Alma now works as the community outreach coordinator at Teatown Lake Reservation in Ossining, where her efforts focus on connecting with and leveraging local resources to create equitable access to all the nature that Teatown has to offer. She is a member of Green Ossining, where she co-led the effort to renew the Green Ossining Sustainability Partnership with local businesses, and she is also a member of Ossining100, a chapter of the CURE100 consortium focused on climate action through emissions reductions.

Alma recently welcomed a new baby, and along with her preschooler, she strives to be a “stay-outside-mom” with them, ensuring that communing with nature is second nature to both of them. Regardless of her role, Alma seeks to use her experiences to help demystify the outdoors to newcomers and to plant the seed of stewardship in all whom she crosses paths with. Above all, she strives to use her culture and language to demonstrate that we all belong in nature, to nature, and thus share responsibility for it.

Alma’s Community Action Project (CAP) 

Alma’s community action project involves addressing the seemingly straightforward, practical problem of traffic congestion and poor driver behavior at schools during drop-off and pick-up. This project will have widespread and long-lasting impacts on public health, child safety, environmental health, and ultimately, climate change, because it will aim to reduce air pollution. 

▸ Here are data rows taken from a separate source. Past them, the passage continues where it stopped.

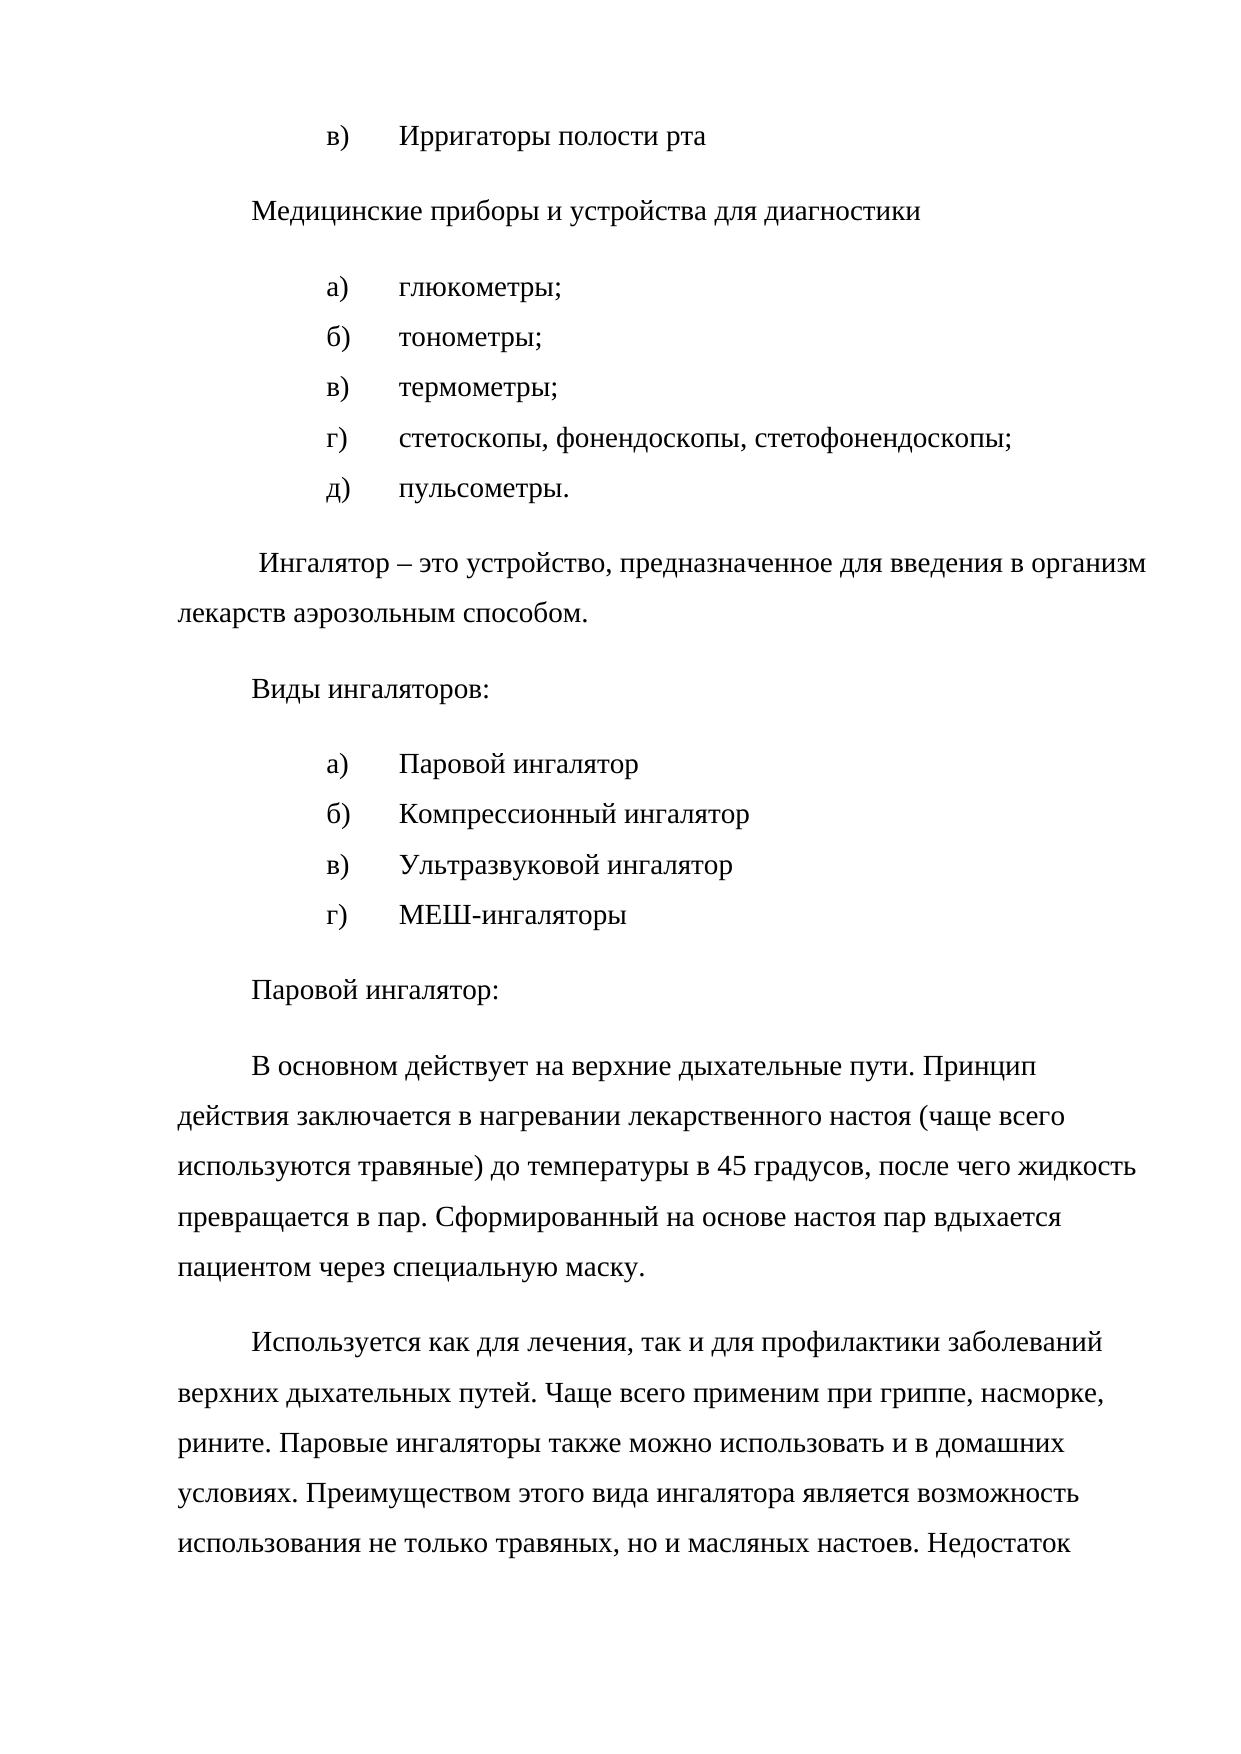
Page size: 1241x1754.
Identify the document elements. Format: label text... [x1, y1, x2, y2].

list стетоскопы, фонендоскопы, стетофонендоскопы; [252, 420, 1152, 453]
list тонометры; [252, 319, 1152, 353]
list термометры; [252, 369, 1152, 403]
list Ультразвуковой ингалятор [252, 847, 1152, 880]
text Паровой ингалятор: [177, 972, 1152, 1006]
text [177, 1324, 1152, 1559]
text Виды ингаляторов: [177, 671, 1152, 704]
list МЕШ-ингаляторы [252, 897, 1152, 931]
text Медицинские приборы и устройства для диагностики [177, 193, 1152, 227]
list пульсометры. [252, 470, 1152, 503]
text В основном действует на верхние дыхательные пути. Принцип действия заключается в нагревании лекарственного настоя (чаще всего используются травяные) до температуры в 45 градусов, после чего жидкость превращается в пар. Сформированный на основе настоя пар вдыхается пациентом через специальную маску. [177, 1048, 1152, 1283]
text Ингалятор – это устройство, предназначенное для введения в организм лекарств аэрозольным способом. [177, 545, 1152, 629]
list Ирригаторы полости рта [252, 118, 1152, 152]
list Компрессионный ингалятор [252, 797, 1152, 830]
list глюкометры; [252, 269, 1152, 302]
list Паровой ингалятор [252, 746, 1152, 780]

Alma wishes to engage local youth as leaders in a multifaceted public education and outreach campaign, one that would reach all the demographics in town. She’ll also use community science to collect data to support solutions that are tailored to local needs, resources and priorities, while at same time create a template that can be replicated in communities facing similar issues. One of the principal facets of this engagement would be using her Spanish language and cultural skills to include a segment of the local population that is often left out of conversations related to climate change concerns, priorities, and solutions, namely, the local Latin American immigrant population. We need all hands on deck and cannot afford to be exclusive in our efforts, and she hopes to address that creatively.